Le directeur de l’établissement, un quinqua bedonnant, me souhaita la bienvenue. Il ne tarit pas d’éloges sur moi (comment fallait-il les prendre ?), détailla mon anatomie ainsi que les missions que j’aurais à remplir sous sa coupe, ajoutant : « Vous verrez, mon petit, tenir une classe relève à la fois de la scénographie et de l’apostolat. Pour le reste, c’est plutôt cool. »

Décidément en verve après ce préambule, il me proposa de me prendre individuellement en « formation pédagogique ». Il m’apprendrait dans son bureau, seule à seul, soi-disant « pour améliorer ma performance », comment inculquer aux chères têtes blondes les premières notions de grammaire et de calcul.

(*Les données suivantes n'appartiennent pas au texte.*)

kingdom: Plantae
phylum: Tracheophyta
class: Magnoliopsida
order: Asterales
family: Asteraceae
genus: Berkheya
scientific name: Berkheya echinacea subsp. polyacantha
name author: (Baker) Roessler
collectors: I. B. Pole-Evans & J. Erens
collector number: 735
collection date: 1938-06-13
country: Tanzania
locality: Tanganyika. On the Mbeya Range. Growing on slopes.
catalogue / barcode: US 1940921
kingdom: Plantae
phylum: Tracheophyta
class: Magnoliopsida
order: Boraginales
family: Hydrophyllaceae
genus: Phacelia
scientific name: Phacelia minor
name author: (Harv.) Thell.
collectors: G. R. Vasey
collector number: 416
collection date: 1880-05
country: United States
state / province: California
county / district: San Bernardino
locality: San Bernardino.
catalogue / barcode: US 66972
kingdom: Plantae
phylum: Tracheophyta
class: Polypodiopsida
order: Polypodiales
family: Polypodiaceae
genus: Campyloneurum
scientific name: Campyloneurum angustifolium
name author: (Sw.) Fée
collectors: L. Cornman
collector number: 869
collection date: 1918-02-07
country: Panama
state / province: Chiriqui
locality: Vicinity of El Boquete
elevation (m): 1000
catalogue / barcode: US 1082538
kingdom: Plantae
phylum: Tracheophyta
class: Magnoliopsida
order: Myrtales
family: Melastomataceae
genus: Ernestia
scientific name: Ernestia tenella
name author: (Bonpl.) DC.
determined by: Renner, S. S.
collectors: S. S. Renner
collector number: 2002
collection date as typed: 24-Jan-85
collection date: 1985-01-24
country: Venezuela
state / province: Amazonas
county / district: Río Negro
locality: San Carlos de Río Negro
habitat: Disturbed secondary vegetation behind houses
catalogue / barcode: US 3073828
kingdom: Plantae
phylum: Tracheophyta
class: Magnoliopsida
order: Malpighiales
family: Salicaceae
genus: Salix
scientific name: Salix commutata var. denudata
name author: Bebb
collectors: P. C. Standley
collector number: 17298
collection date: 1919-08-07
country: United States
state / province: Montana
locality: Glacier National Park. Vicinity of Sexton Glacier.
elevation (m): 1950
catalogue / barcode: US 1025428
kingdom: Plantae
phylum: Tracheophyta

Je déclinai poliment cette invitation, au motif qu’à la fin des cours, je devais récupérer mon gamin au plus vite à la crèche. Il parut déçu, mais n’insista pas trop. Pour cette fois, du moins, car ce n’était que partie remise. Il ajouta, pour me réconforter, que j’avais plusieurs cordes à mon arc : « Je ne sais si vous réussirez en tant qu’institutrice, mais, avec le physique que vous avez, vous pourriez faire un Top model ».

 Piste d’écriture : jeu d’Unanimo. Personnages : Top model, bébé/ Lieux : Tour Eiffel, école/ Objets : sac à dos, casquette/ Évènement : vendredi 13.

(*) « Le dernier Tango à Paris », film franco-Italien de Bernardo Bertolucci (1972) avec Marlon Brando et Maria Schneider.

 Illustration : modèle (détourné) de Madame Grès, édition française de Vogue.